Task details:
Find out how many lines in the records have the string "good" in them, and state only that number.

Input:
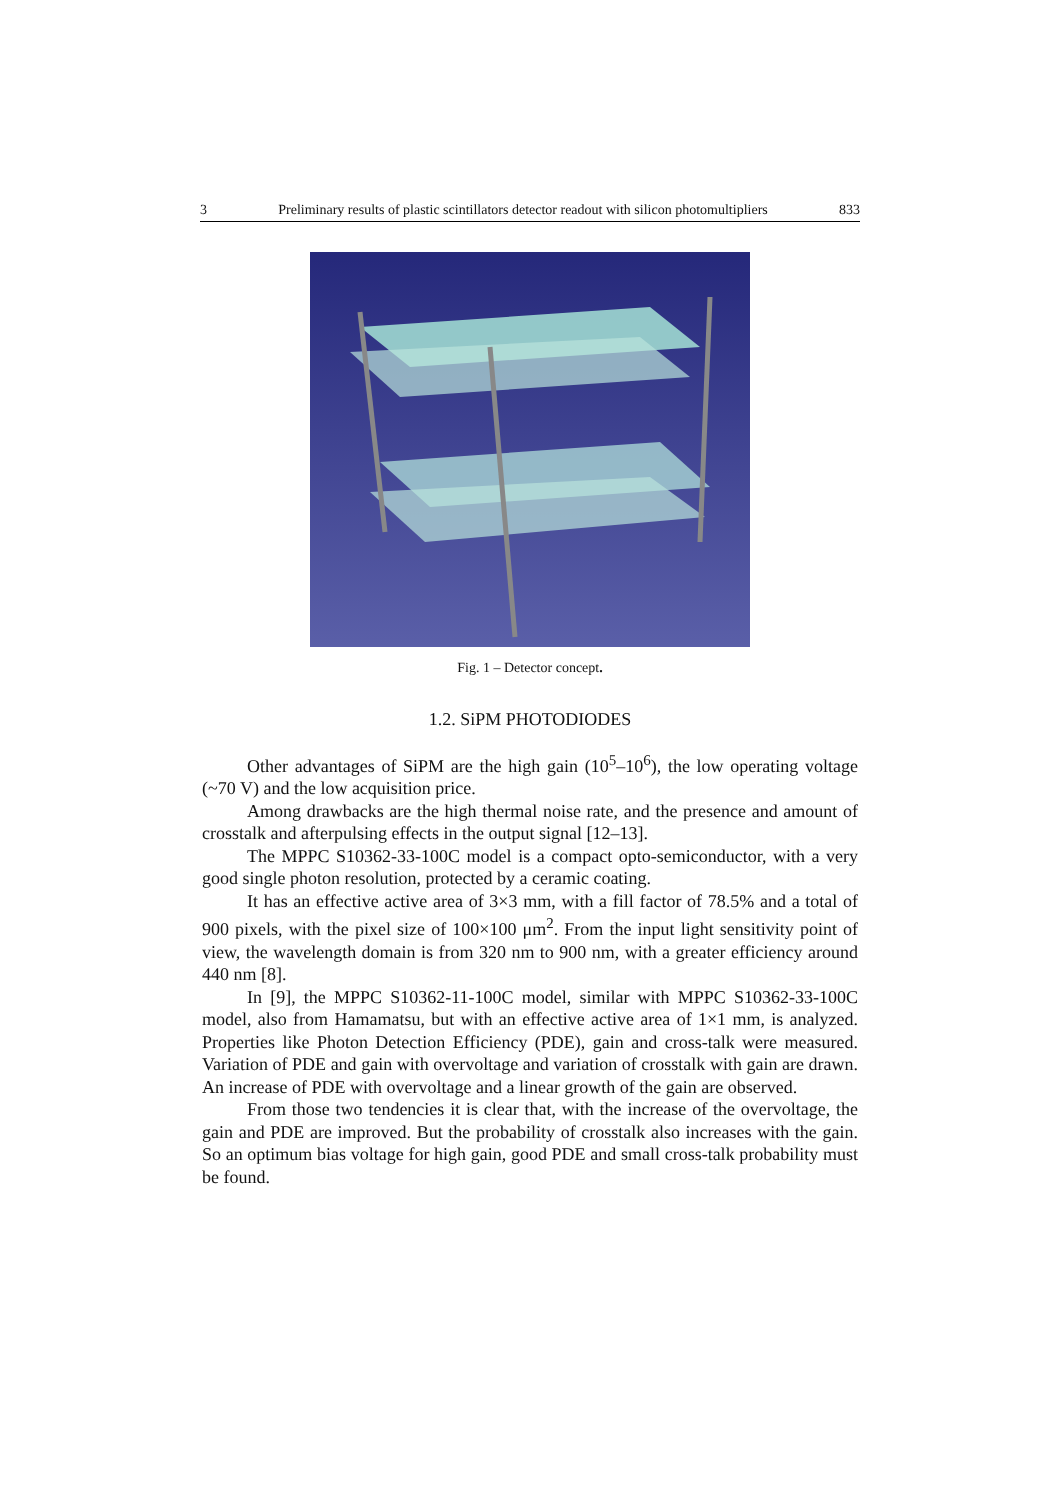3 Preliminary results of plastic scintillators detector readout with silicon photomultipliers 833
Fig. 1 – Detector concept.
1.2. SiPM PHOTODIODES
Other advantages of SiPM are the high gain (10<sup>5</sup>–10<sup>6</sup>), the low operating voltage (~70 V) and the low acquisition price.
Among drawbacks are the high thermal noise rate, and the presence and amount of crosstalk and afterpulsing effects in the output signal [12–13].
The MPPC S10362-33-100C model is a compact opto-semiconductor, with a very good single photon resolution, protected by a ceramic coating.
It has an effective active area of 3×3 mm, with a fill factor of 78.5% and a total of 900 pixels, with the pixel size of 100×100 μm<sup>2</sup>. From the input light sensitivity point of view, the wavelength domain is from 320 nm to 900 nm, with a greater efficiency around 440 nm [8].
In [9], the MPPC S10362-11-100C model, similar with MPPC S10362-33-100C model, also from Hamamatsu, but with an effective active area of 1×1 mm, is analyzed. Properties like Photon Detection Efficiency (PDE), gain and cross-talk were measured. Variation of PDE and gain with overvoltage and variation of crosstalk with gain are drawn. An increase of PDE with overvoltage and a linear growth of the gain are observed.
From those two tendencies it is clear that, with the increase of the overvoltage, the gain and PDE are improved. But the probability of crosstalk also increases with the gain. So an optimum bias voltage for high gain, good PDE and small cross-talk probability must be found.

Completed exercise:
2